When Halberstam picks up the team during the 1979-80 season, Walton has left in a fury of lawsuits against the team, its trainer and doctor over treatments with pain killers. Maurice Lucas, the power forward who had provided muscle and meanness under the boards, was locked in an acrimonious contract dispute with Portland's owner. Guard Lionel Hollins, ball-handler and playmaker nonpareil, also wrangled with management; he and Lucas were soon traded. Their running mate, Dave Twardzik, stumbled about the court, a man suddenly severed from a rare athletic symbiosis. Forward Bobby Gross was injured for most of the season, and when he did play was so shell-shocked by the devastating changes that he was unable to blend into the new club. Presiding over it all was Coach Jack Ramsay, a fiercely proud tactician who did not coach as much as seek a vision of perfection on court. Ramsay was in turn bewildered, angry and, finally, bitter over the unraveling of the ideal.

Why were the Trail Blazers undone?

The answers lay in professional basketball itself: a season too long for the human body to stand its stresses; a roster too short for the team's chemistry to survive disaffection; an ownership weakened by the financial fevers of big-time sports. The sources of affliction intrigue Halberstam, but on their trail he stumbles as badly as the team. His account is told at one remove.

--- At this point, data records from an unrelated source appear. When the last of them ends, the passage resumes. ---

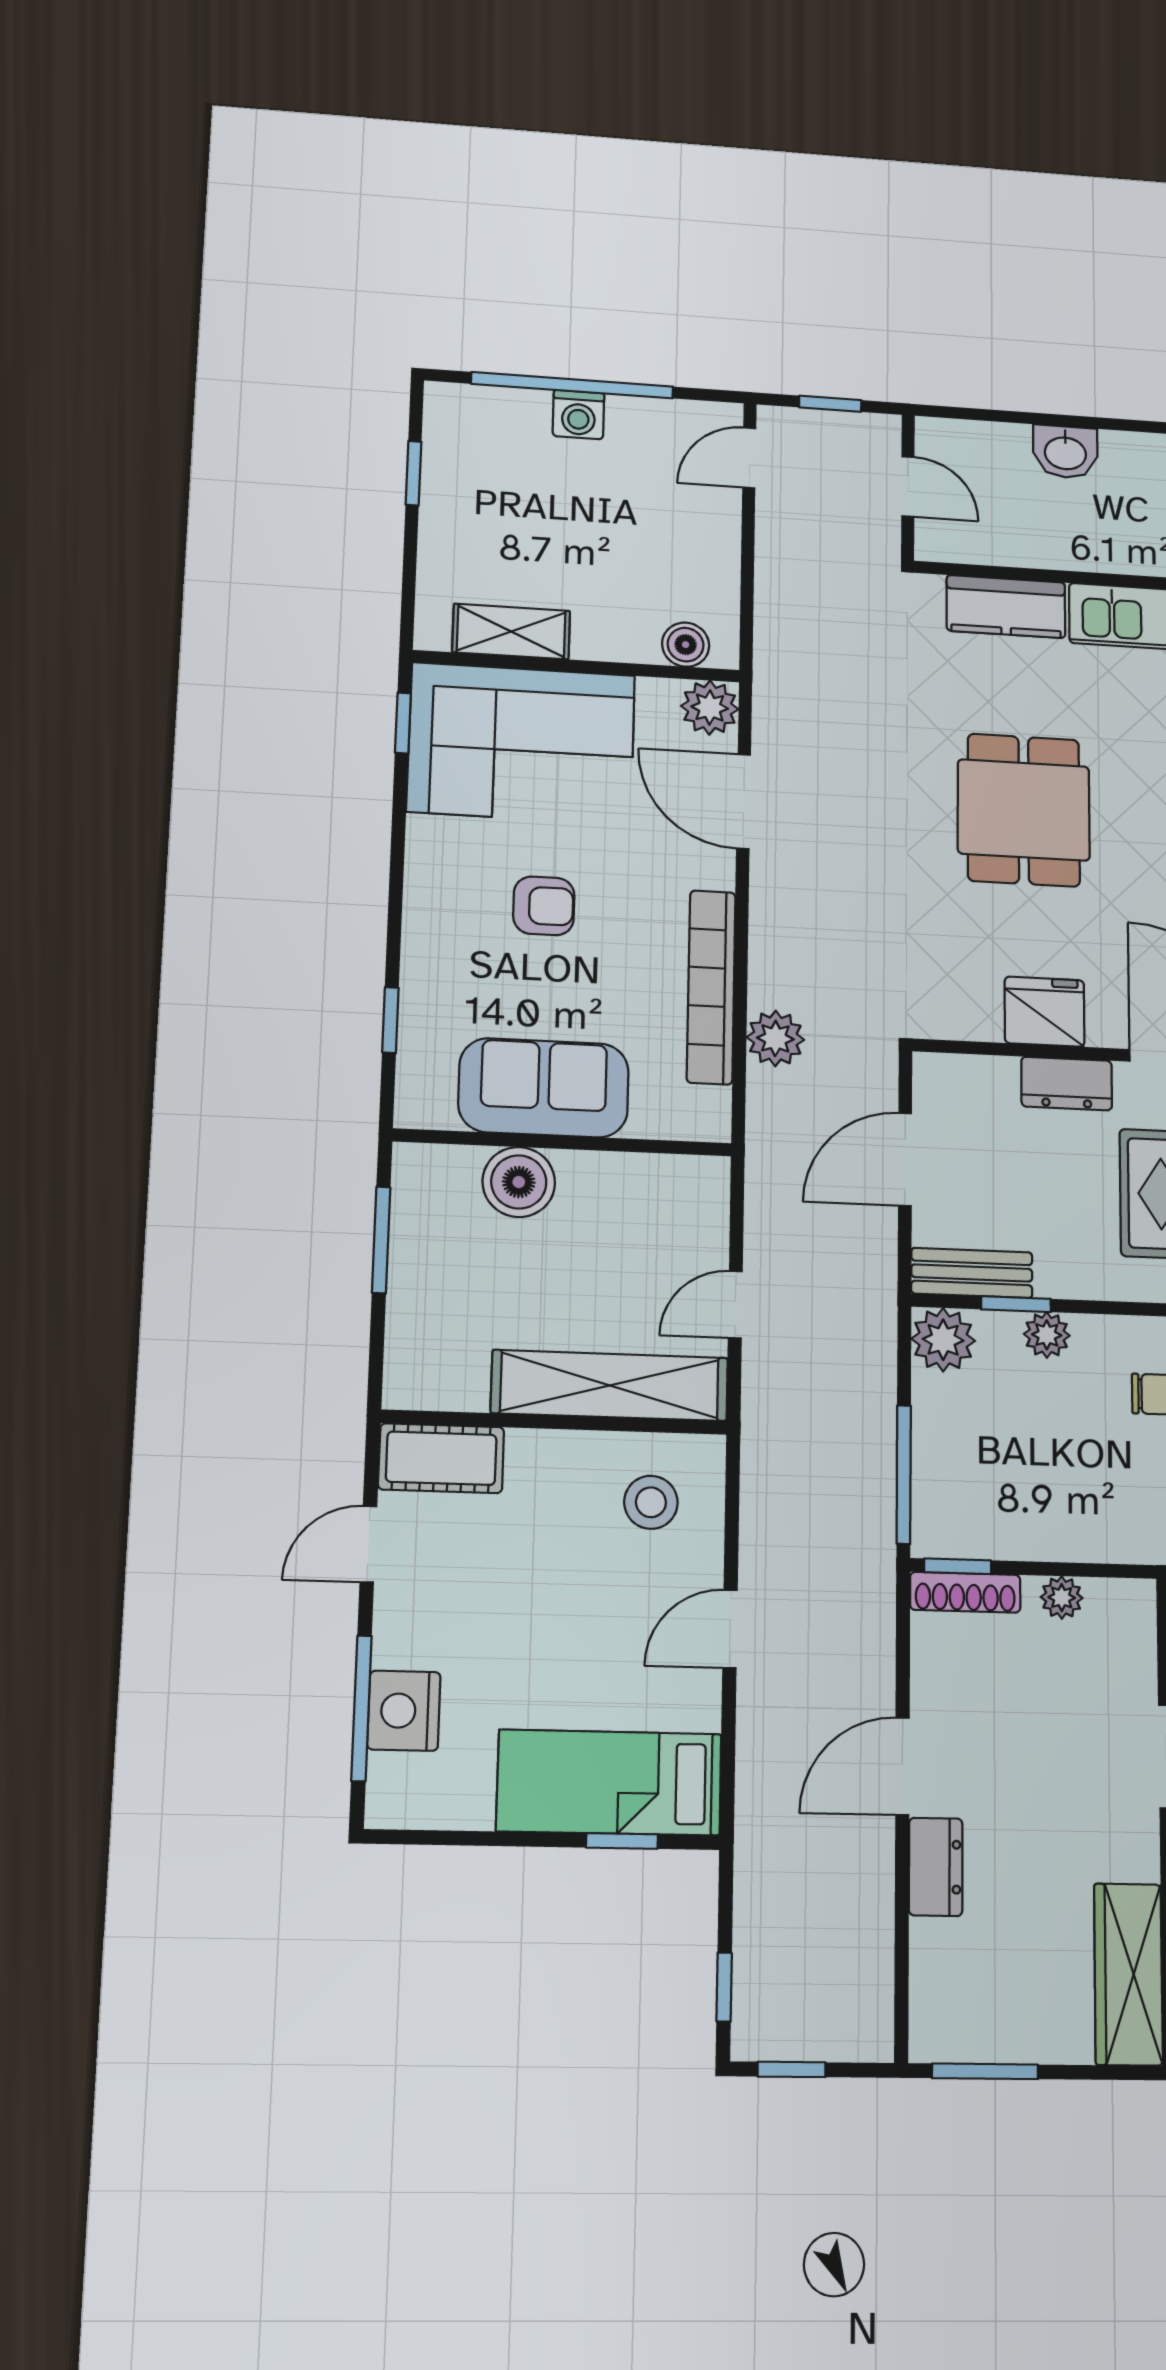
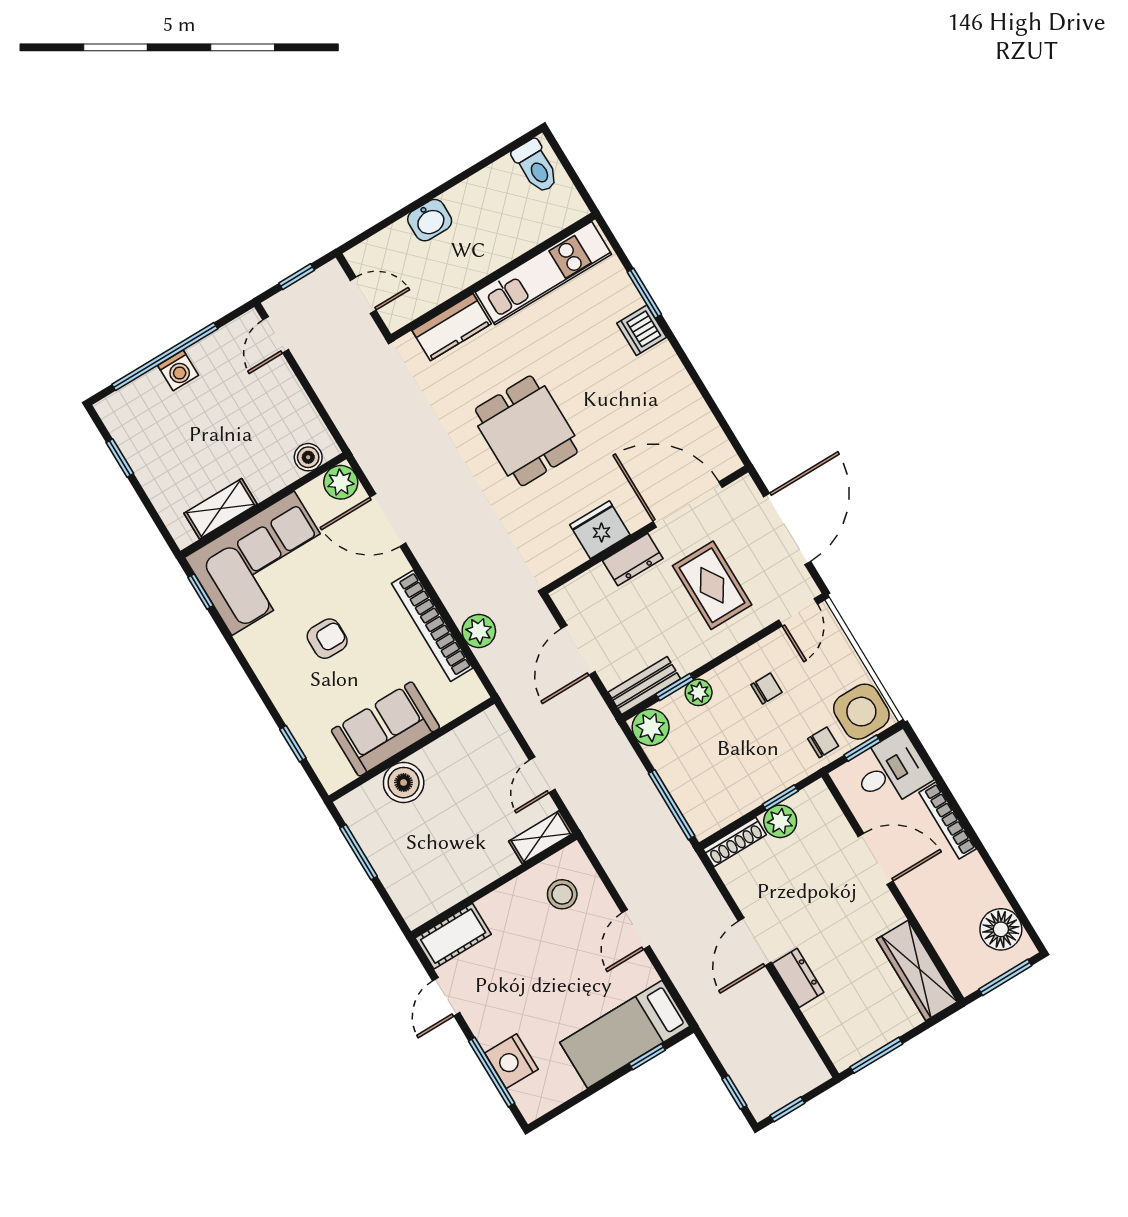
shelving: (610, 1385) -> (541, 837), width x0.45, depth x0.75
window: (958, 1566) -> (780, 798), moved
plant: (1062, 1598) -> (780, 821), width x1.38, depth x1.38

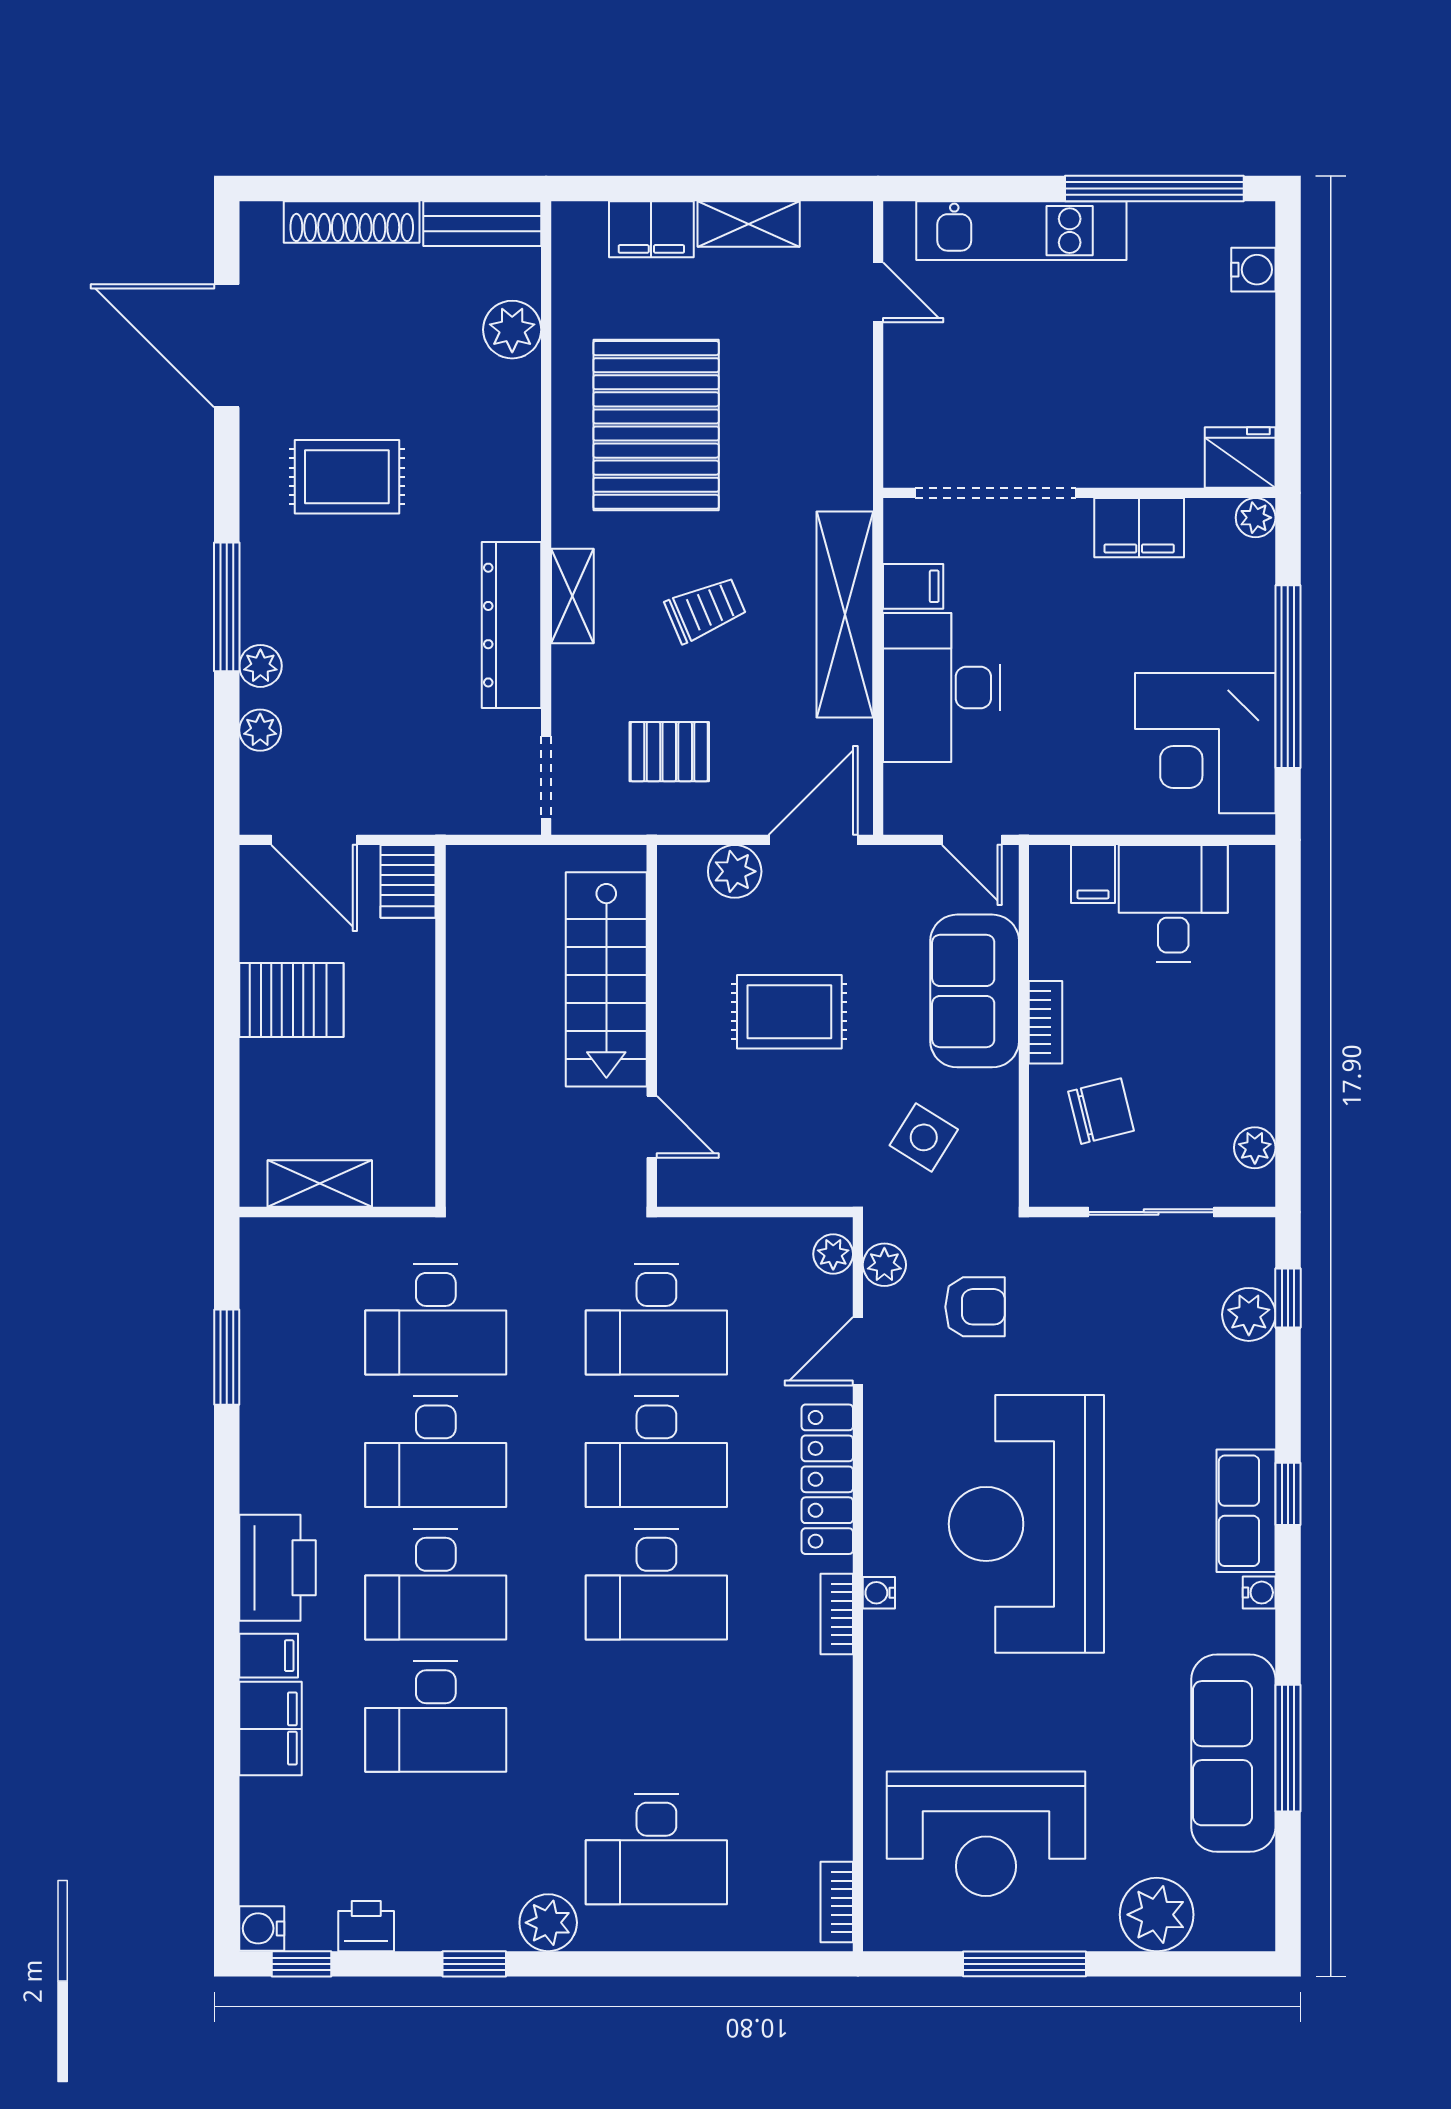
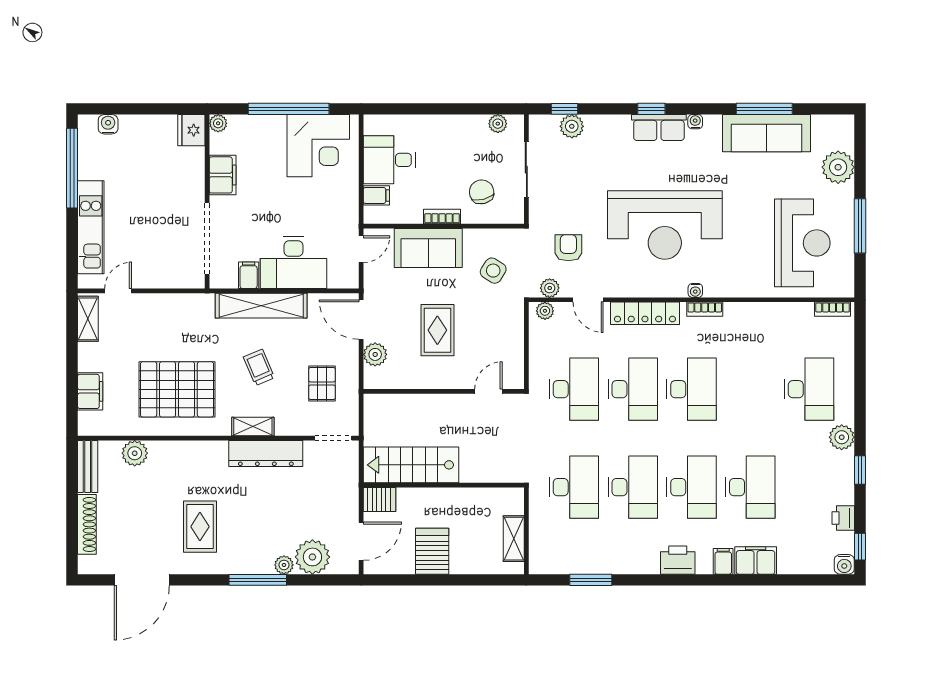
shelving: (749, 224) -> (88, 319), moved
plant: (260, 730) -> (312, 557), width x1.87, depth x1.87
stairs: (606, 979) -> (411, 465), moved, turned 180
printer: (277, 1568) -> (678, 560), width x0.73, depth x0.84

Throughout, the season is observed with 20/20 hindsight in the subjunctive mood that is the hallmark of Halberstam's style: "Later, he would realize...."

Rarely is there the aura of the locker room, and the volume's only sense of life comes when the players speak, all too rarely, in their own voices. Between the testimonies are pages of ponderous speculations and familiar psychological and political theorizing. "Many of the blacks had never seen anything like it [Portland] before--the mountains, the forests, the river--they had heard of land like this but it always seemed to be something that would belong to white people." The book's one insight is into the character of Bill Walton. He casts an emotional shadow that is even larger than his considerable (6 ft. 11 in.) physical presence. Long misunderstood as a hippie superstar with a low tolerance for pain, Walton emerges here as courageous in the face of injury but petty about his prerogatives as the team's key player, a man first spoiled by his physical gifts, then petulant, even vindictive when they desert him. But this is not a fair return for 362 pages. Later, readers would realize that they had been had.